▸ Source document:

2. Dean Velvel’s demand for the dismissal of President Summers and Dean Kagan. Dean Carrington suggests it is “quite out of order” for Dean Lawrence Velvel to demand the “dismissal of those who may have transgressed an illusionary line,” which we take to mean the line Dean Velvel perceives between accepted standards for authoring a work oneself, and the prohibition on using ghostwriters to write part of a work without in some way disclosing the reliance on ghostwriters.
As we will be covering in another post addressing an e-mail from another law professor, we do not see a sharp and distinct dividing line between the precise practices which constitute the permissible “authoring” of a work and the precise practices which constitute the impermissible undisclosed use of “ghostwriters." At least at the margin, we see room for debate about what is and what is not permissible. However, while we respect Dean Carrington’s opinion to the contrary, particularly because he has a great deal of experience in the field which we lack, like Dean Velvel we think the line is real, however indistinct, rather than being entirely illusionary.
The main point we want to make here, however, is to clarify what we see as Dean Velvel’s position. Dean Velvel has never called for the dismissal of those who he believes may have transgressed regarding the use of ghostwriters: Professor Ogletree and Professor Tribe. He has only called for the dismissal of the Harvard administrators who, he believes, have worked to sweep the ghostwriting charges under the rug by not even acknowledging the evidence of the undisclosed use of ghostwriters, much less imposing punishment for it (assuming it exists).

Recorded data
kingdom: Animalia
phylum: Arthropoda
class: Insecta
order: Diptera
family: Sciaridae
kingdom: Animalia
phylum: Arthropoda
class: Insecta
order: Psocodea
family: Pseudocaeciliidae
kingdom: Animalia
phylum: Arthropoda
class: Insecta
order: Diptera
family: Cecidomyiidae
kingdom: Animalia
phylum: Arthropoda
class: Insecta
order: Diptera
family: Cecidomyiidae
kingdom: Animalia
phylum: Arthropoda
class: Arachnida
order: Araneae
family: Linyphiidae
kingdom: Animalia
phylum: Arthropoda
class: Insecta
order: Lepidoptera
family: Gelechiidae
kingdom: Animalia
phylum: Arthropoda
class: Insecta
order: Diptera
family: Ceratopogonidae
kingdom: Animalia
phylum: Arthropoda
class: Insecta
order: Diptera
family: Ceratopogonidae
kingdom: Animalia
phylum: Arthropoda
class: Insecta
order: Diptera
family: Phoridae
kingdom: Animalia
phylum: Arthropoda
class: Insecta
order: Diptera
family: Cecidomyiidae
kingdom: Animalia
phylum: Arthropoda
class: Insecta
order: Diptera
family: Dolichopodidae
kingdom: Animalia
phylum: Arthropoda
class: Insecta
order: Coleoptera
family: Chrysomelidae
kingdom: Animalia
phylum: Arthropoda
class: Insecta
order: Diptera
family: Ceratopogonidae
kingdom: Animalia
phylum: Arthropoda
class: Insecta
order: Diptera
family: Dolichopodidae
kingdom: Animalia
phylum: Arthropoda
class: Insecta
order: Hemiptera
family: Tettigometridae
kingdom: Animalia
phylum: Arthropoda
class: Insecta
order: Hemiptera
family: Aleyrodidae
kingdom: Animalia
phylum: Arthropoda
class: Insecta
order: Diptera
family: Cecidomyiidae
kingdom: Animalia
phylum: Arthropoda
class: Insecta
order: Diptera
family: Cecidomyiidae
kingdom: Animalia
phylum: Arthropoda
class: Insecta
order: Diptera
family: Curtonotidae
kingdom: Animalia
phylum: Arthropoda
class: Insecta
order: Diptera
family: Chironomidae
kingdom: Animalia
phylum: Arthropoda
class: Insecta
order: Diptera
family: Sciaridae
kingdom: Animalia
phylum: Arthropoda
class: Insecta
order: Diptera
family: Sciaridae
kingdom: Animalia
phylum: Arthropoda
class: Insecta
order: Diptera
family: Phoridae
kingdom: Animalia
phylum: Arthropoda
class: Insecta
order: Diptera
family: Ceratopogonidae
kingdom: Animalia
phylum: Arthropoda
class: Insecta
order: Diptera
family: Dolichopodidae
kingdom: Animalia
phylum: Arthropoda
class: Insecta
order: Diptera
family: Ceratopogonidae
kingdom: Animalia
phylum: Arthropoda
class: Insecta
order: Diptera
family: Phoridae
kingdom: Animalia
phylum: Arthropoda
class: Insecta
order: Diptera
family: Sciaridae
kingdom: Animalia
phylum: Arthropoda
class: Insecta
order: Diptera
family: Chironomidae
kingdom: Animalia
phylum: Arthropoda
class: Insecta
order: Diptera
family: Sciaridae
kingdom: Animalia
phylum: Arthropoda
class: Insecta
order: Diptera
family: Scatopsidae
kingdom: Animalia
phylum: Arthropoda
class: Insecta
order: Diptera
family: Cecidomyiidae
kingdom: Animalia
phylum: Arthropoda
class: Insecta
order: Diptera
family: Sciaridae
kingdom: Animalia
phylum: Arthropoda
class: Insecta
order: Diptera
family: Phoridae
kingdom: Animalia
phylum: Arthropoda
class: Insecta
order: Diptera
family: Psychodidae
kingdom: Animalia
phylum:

▸ What you need to do: Pick up the post on Dean Velvel and the Harvard ghostwriting charges from where it stops above.

▸ Reply to the task:
Our impression is that if Harvard administrators take some action to recognize that a scholarly norm has been violated regarding the undisclosed use of student ghostwriters, Dean Velvel would be satisfied with a penalty far short of dismissal of the transgressors, particularly because Dean Velvel has not disputed, to our knowledge, that setting aside the current matters that have landed them in the news, Professor Ogletree and Professor Tribe have a solid record of accomplishment over many years which has earned them a great deal of respect both at Harvard and nationwide. If some readers have a different view of Dean Velvel’s position, or if Dean Velvel would like to address this point, we welcome any and all comments.
3. Our anonymity. Dean Carrington’s comments about our anonymity address a relevant issue, and are eloquently put. We are open to comments, pro and con, on this matter to the extent people are interested. For our earlier discussion of this point in an e-mail exchange with Professor Bruce Jackson, including links to articles documenting that even some tenured professors at Harvard insist on remaining anonymous in making criticisms of the Harvard administration, see here. Our prior defense of our decision to remain anonymous may be unconvincing to many or even most readers, but we have little more to say on the subject, although we respect Dean Carrington’s negative view of our choice and we appreciate his candid criticism. It may be that many readers view us as cowards but, at least at Harvard, it appears we are in good company.